AS A FOLLOWUP ON MY “DUCK AND COVER” PIECE, I should note that Ed Driscoll is pushing back a bit:

I agree that we should be discussing the topic. But the boomer-era left shouldn’t be able to turn on a dime after nearly a half-century of endlessly mocking nuclear war preparations to suddenly embracing the idea overnight without at least a few raised eyebrows. It’s very much akin to the way Bill Clinton suddenly waxed nostalgic for the Cold War era shortly after its conclusion helped to propel him into office. As Howard Dean once said, “I will use whatever position I have in order to root out hypocrisy;” there seems to megatons worth on this topic on his side of the aisle.
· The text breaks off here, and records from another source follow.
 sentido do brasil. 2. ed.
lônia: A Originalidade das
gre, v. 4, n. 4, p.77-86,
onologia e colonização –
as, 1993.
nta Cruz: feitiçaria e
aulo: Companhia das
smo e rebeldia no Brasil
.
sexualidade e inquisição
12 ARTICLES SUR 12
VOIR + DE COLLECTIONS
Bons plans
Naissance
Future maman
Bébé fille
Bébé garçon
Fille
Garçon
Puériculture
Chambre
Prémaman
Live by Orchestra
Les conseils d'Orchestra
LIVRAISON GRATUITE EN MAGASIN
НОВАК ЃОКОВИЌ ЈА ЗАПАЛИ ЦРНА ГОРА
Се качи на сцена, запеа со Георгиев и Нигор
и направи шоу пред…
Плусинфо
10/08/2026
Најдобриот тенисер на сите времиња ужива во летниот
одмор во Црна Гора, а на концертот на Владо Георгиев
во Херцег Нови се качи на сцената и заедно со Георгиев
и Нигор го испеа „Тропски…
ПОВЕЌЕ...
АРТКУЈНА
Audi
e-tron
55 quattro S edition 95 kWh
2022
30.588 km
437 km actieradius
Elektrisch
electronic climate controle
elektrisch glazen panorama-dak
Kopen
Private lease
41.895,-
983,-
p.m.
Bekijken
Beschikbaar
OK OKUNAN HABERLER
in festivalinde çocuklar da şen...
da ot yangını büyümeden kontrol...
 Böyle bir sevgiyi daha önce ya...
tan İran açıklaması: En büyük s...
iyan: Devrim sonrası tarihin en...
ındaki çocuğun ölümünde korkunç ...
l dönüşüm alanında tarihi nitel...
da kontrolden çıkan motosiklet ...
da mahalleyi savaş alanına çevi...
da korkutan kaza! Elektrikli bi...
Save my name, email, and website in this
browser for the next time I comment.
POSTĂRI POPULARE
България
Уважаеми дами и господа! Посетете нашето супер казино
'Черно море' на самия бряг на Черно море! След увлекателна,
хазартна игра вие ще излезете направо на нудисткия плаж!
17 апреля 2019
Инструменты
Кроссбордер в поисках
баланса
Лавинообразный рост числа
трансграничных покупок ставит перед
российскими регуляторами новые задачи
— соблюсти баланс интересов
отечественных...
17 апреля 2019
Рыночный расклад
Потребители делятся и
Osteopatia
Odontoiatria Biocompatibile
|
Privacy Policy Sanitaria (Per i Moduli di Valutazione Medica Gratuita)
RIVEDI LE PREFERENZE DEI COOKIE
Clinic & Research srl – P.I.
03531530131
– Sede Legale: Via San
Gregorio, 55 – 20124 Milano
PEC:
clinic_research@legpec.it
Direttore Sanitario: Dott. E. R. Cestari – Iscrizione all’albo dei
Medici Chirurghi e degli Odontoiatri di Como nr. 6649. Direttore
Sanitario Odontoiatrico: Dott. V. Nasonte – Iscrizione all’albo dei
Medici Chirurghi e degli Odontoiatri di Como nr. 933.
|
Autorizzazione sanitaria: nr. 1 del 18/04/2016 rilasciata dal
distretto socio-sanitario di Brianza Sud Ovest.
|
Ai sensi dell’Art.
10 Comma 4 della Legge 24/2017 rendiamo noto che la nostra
Meanwhile, Moe Lane wants the end of history back:

What’s depressing is that I grew up in the tail end of the Cold War, and I remember well drawing overlapping circles on a map of the tri-State area and concluding that there wasn’t a chance in Hell that I could get far enough from the primary blast zones if the balloon ever went up**. I did not mind in the slightest when history appeared to end in 1991.

But history doesn’t end, dammit. And we need to address our lack of a Civil Defense program.
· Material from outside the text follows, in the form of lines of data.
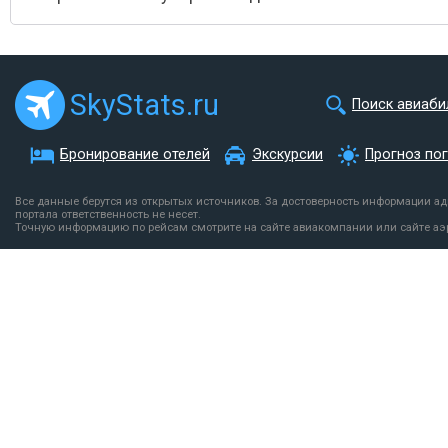
SkyStats.ru
Поиск авиаби
Бронирование отелей
Экскурсии
Прогноз по
Все данные берутся из открытых источников. За достоверность информации а
портала ответственность не несет.
Точную информацию по рейсам смотрите на сайте авиакомпании или сайте аэ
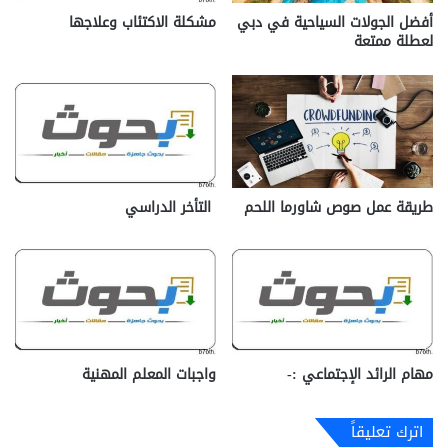
أفضل الجولات السياحية في دبي
مشكلة الاكتئاب وعلاجها
لعطلة ممتعة
طريقة عمل صوص شاورما اللحم
التأخر الدراسي
مهام الرائد الإجتماعي :-
واجبات المعلم المهنية
اترك تعليقاً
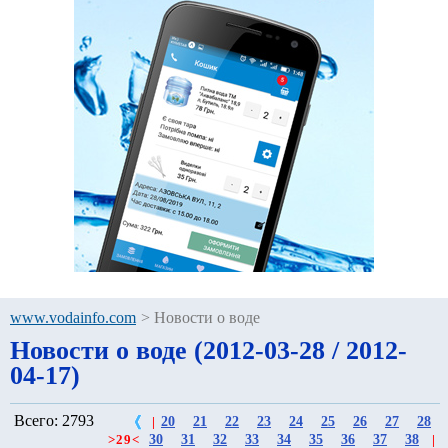
www.vodainfo.com
>
Новости о воде
Новости о воде (2012-03-28 / 2012-
04-17)
Всего: 2793
20
21
22
23
24
25
26
27
28
|
30
31
32
33
34
35
36
37
38
>
29
<
|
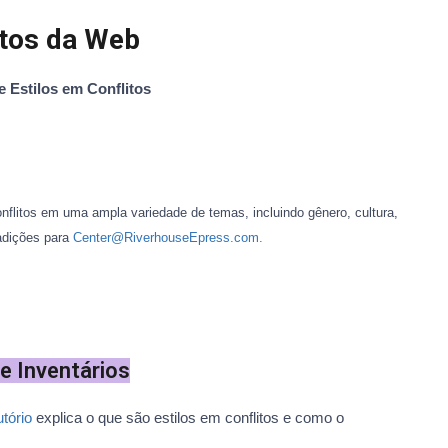
itos da Web
e Estilos em Conflitos
conflitos em uma ampla variedade de temas, incluindo gênero, cultura,
 adições para
Center@RiverhouseEpress.com.
e Inventários
utório
explica o que são estilos em conflitos e como o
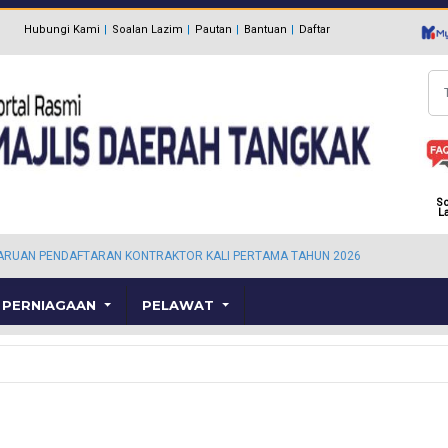
Hubungi Kami
Soalan Lazim
Pautan
Bantuan
Daftar
Ca
So
L
ARUAN PENDAFTARAN KONTRAKTOR KALI PERTAMA TAHUN 2026
PERNIAGAAN
PELAWAT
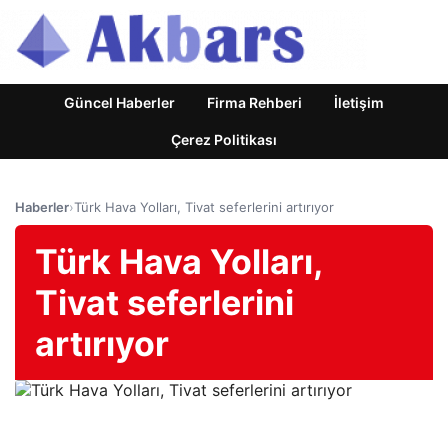
Güncel Haberler
Firma Rehberi
İletişim
Çerez Politikası
Haberler
›
Türk Hava Yolları, Tivat seferlerini artırıyor
Türk Hava Yolları,
Tivat seferlerini
artırıyor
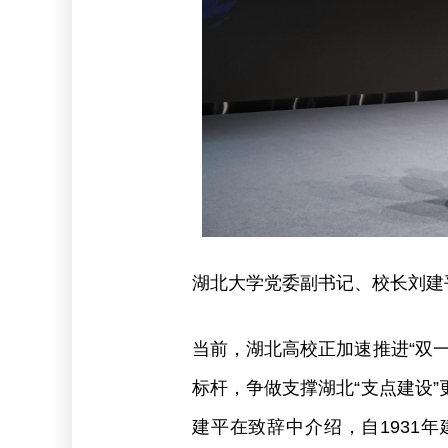
湖北大学党委副书记、校长刘建
当前，湖北高校正加速推进“双
标杆，争做支撑湖北“支点建设
建平在致辞中介绍，自1931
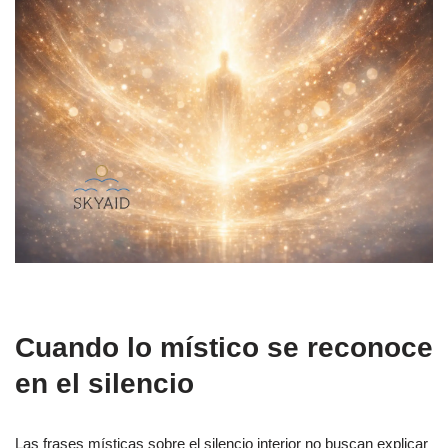
Cuando lo místico se reconoce
en el silencio
Las frases místicas sobre el silencio interior no buscan explicar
And Michael Lotus emails about the Duck and Cover film:

That video makes me proud to be an American. Seriously. I had never actually watched it before. It was made by people who were not cynics or pussies. They had just finished destroying Japan and Germany by aerial bombing. They knew it could happen to us. They acted like grownups about it. Getting under cover to avoid burns, flying glass and debris, was good advice then and it is good advice now. Thanks for posting.
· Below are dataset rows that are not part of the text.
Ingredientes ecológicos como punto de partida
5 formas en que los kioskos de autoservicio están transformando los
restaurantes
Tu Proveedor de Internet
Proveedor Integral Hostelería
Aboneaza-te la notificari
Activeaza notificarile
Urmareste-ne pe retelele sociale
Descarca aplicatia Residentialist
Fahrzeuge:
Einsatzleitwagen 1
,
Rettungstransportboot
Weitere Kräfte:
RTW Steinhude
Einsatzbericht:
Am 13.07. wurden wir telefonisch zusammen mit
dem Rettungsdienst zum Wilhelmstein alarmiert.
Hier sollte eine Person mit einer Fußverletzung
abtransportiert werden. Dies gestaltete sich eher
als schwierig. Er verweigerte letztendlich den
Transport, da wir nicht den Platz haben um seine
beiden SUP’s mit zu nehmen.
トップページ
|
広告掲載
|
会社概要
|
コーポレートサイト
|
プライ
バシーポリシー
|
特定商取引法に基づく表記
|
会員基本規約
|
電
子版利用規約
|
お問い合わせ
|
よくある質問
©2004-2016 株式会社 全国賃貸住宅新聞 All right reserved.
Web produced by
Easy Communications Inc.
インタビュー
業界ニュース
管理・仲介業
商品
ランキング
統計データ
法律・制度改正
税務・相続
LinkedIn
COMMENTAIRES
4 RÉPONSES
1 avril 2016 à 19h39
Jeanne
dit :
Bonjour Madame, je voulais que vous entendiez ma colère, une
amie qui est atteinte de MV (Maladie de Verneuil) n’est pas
Yeah, you watch those 1950 civil-defense films and you realize the pipe-smoking dad stockpiling supplies in the basement is probably a World War II vet who just a few years before had most likely either dropped bombs or had them dropped on him (or both). Kind of puts a different color on it.

UPDATE: Jim Bennett emails: “Glenn, you are right. I’m sure the Air Raids Precaution drills people in London had to go through in 1939 seemed absurd to many, but they soon were very useful indeed. Few people today can put themselves in the place of Civil Defense planners in 1950, and we forget how close WWII was to them. 9-11 is coming up on its tenth anniversary this year and I can still recall watching the Pentagon burn three miles away from me, very vividly. Mike got it right; the A-bomb of 1950 was just another damned thing to deal with to these guys.”

Plus, reader John Brunemeier writes: “My dad dropped bombs on Germany from a B-17, and yes I grew up in a home with a very well stocked bomb shelter. Our family of 6 could have stayed in it for six months without coming out. It even had a toilet.”